Begin with the line in which "PROPOSITION IV." appears and end with the final line of the entries. Retype each one exactly and add nothing.
++++ Listed records ++++
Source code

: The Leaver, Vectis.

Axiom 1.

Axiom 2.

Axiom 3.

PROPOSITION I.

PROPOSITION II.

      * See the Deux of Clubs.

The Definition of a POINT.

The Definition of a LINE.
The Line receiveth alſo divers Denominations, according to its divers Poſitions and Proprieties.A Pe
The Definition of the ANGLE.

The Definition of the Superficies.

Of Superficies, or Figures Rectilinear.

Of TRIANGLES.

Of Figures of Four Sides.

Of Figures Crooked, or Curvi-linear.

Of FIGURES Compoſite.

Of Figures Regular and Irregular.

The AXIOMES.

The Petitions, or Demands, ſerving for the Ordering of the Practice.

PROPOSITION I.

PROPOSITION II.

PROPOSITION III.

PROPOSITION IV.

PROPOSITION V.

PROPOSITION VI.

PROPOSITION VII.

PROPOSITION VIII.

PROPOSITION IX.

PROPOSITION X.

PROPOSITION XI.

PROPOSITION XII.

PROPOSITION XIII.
++++
__Answer to this task__:
PROPOSITION IV.

PROPOSITION V.

PROPOSITION VI.

PROPOSITION VII.

PROPOSITION VIII.

PROPOSITION IX.

PROPOSITION X.

PROPOSITION XI.

PROPOSITION XII.

PROPOSITION XIII.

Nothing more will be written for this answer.